| TEXT UNDER STUDY |
0

I've written a simple script in Python.

It parses the hyperlinks from a webpage, and afterwards these links are retrieved to parse some information.

I have similar scripts running and re-using the writefunction without any problems, for some reason it fails, and I can't figure it out why.

General Curl init:

storage = StringIO.StringIO()
c = pycurl.Curl()
c.setopt(pycurl.USERAGENT, USER_AGENT)
c.setopt(pycurl.COOKIEFILE, "")
c.setopt(pycurl.POST, 0)
c.setopt(pycurl.FOLLOWLOCATION, 1)
#Similar scripts are working this way, why this script not?
c.setopt(c.WRITEFUNCTION, storage.write)

First call to retreive links:

URL = "http://whatever"
REFERER = URL

c.setopt(pycurl.URL, URL)
c.setopt(pycurl.REFERER, REFERER)
c.perform()

#Write page to file
content = storage.getvalue()
f = open("updates.html", "w")
f.writelines(content)
f.close()
... Here the magic happens and links are extracted ...

Now looping these links:

for i, member in enumerate(urls):
    URL = urls[i]
    print "url:", URL
    c.setopt(pycurl.URL, URL)
    c.perform()

    #Write page to file
    #Still the data from previous!
    content = storage.getvalue()
    f = open("update.html", "w")
    f.writelines(content)
    f.close()

| DATA FOR ANALYSIS |
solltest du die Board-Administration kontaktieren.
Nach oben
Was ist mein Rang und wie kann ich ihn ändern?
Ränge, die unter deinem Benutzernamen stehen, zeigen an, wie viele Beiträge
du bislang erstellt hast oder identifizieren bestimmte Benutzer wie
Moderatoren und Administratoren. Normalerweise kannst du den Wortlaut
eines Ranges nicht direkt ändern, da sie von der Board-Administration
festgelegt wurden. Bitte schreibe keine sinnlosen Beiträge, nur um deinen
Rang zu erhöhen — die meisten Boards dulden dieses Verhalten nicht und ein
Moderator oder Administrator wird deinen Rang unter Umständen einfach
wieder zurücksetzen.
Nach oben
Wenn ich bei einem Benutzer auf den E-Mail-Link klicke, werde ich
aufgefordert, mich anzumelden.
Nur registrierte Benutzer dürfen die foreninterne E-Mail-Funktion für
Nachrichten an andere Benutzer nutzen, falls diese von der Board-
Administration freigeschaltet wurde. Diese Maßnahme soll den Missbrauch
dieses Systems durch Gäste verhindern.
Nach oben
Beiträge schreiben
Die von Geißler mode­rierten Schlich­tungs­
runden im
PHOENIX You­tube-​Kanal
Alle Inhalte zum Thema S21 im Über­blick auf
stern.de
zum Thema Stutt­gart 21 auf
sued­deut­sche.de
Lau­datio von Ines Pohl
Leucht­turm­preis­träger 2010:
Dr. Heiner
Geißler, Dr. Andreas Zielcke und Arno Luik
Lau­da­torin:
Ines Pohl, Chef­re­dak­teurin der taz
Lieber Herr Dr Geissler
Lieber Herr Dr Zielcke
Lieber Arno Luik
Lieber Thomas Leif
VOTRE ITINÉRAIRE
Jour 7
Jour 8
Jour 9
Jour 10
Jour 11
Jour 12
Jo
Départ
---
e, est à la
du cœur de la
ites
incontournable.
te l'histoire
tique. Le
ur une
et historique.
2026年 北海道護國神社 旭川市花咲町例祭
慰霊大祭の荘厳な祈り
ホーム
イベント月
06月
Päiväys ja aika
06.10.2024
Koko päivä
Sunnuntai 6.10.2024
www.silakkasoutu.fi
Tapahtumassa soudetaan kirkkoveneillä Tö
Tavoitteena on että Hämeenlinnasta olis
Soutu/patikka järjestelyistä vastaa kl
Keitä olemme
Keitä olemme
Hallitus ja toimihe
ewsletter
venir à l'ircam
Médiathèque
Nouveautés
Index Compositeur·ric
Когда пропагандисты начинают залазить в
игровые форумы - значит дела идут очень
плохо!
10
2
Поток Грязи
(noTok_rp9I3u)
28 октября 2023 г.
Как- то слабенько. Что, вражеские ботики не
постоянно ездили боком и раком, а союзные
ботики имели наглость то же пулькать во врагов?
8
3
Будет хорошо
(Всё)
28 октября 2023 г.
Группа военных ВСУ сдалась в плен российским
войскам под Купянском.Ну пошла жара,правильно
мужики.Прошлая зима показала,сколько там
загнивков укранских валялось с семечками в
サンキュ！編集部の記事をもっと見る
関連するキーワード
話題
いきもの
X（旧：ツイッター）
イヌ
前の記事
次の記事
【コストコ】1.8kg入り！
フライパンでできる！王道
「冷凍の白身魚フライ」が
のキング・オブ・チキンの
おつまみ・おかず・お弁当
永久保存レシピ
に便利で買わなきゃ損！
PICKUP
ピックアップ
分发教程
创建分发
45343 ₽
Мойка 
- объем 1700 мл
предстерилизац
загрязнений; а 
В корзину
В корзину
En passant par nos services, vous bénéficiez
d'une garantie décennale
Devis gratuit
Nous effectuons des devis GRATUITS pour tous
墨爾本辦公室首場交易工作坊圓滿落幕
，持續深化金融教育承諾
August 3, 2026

| TASKS TO COMPLETE |
a – For the pycurl question, decide whether each statement agrees with the text. Answer yes or no, and quote the words of the text that decide it.
(i) The page from the first call is saved to a file named "updates.html".
(ii) The Curl object is set not to follow redirects.
(iii) The writer has other scripts that re-use the write function without trouble.
b – Resume the pycurl question from the point where it stops, starting after its final line.

| RESPONSES |
a –
(i) Yes: "f = open("updates.html", "w")"
(ii) No: "c.setopt(pycurl.FOLLOWLOCATION, 1)"
(iii) Yes: "I have similar scripts running and re-using the writefunction without any problems"

b –
    #print content
    ... Gather some information ...
    ... Close objects etc ...
Daniel Stenberg
  • 54,736
  • 17
  • 146
  • 222
  • You could try `c.setopt(c.WRITEFUNCTION, f.write)` in the loop to avoid appending data to the same object. It might be enough if `Curl()` is reusable. – jfs May 05 '13 at 22:55
  • No that doesn't work, I've tried that before, I think it's just passing a reference. Is it possible the string length from the fist page is too big (Webpage is quite large, compared to other things I retreive with Curl and Python.) – honda4life May 06 '13 at 17:18

1 Answers1

0

If you want to download urls to different files in sequence (no concurrent connections):

for i, url in enumerate(urls):
    c.setopt(pycurl.URL, url)
    with open("output%d.html" % i, "w") as f:
        c.setopt(c.WRITEDATA, f) # c.setopt(c.WRITEFUNCTION, f.write) also works
        c.perform()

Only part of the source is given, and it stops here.